Cause of Spitfire crash remains undetermined after investigation

Angela Huzulak
September 20, 2021

The cause behind a pilot losing control of a replica Spitfire aircraft at Breighton Air Field has not been determined, a report by the Air Accidents Investigation Branch confirmed.

The report, released last week, summarises the circumstances surrounding the 65-year-old pilot’s crash on April 22, 2021. It states that the unnamed operator had crashed the Spitfire Mk 26 G-CLKN upon landing at 80mph with full flap selected for a three point landing - a style of landing that sees all tires touchdown simultaneously. The report said: “The aircraft bounced slightly as it touched down on the runway, then settled on all three wheels, initially straight ahead. Around 100m into its landing roll, it veered right. “The pilot applied opposite rudder and brake, and thereafter a “burst of power” (with the intention of increasing the rudder’s effectiveness). However, the aircraft left the runway and struck a parked aircraft.” The pilot, who had “extensive experience” operating tailwheel aircrafts, was the only person in the aircraft and didn’t sustain any injuries.
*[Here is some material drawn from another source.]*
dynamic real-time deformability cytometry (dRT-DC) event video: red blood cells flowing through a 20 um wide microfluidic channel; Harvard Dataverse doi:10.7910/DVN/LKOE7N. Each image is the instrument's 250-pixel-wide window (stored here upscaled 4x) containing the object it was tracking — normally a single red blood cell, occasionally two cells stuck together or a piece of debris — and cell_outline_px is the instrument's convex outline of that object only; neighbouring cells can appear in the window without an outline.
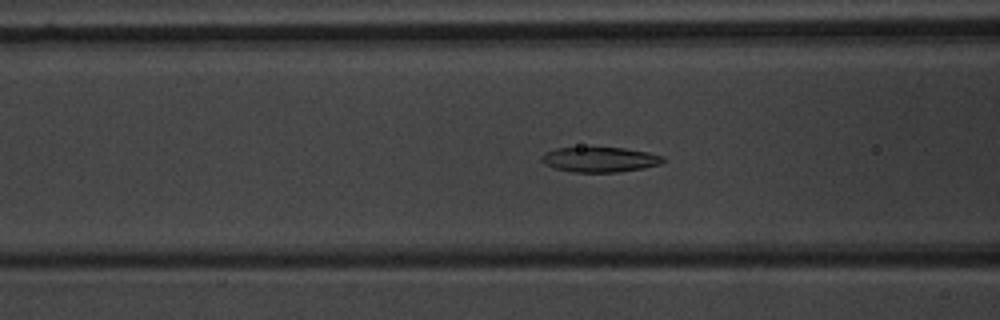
{"species": "common noctule bat (a hibernating species)", "species_latin": "Nyctalus noctula", "temperature_condition": "warm", "stored_images_in_passage": 40, "camera_frame_rate_fps": 3000, "um_per_image_px": 0.085, "animal": {"sex": "male", "body_mass_g": 20.1, "forearm_length_mm": 53.5}, "frame": {"image": 1, "passage_image": 22, "time_ms": 7.0, "image_size_px": [1000, 320], "cell_outline_px": [[664, 160], [660, 164], [644, 168], [616, 172], [572, 172], [556, 168], [544, 164], [540, 160], [540, 156], [544, 152], [556, 148], [624, 148], [648, 152], [664, 156]], "centroid_in_image_um": [50.96, 13.56], "position_along_channel_um": 115.6, "area_um2": 17.69}}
The report went onto say: “[The pilot] believed that a small ridge in the grass runway surface contributed to the bounced landing, during which he briefly applied full rudder, causing the tailwheel steering to disengage. “It is not clear what caused the loss of control. Wheeler landings may be preferable on the type, and disengagement of the tailwheel steering during a bounced three-point landing could have been a factor.”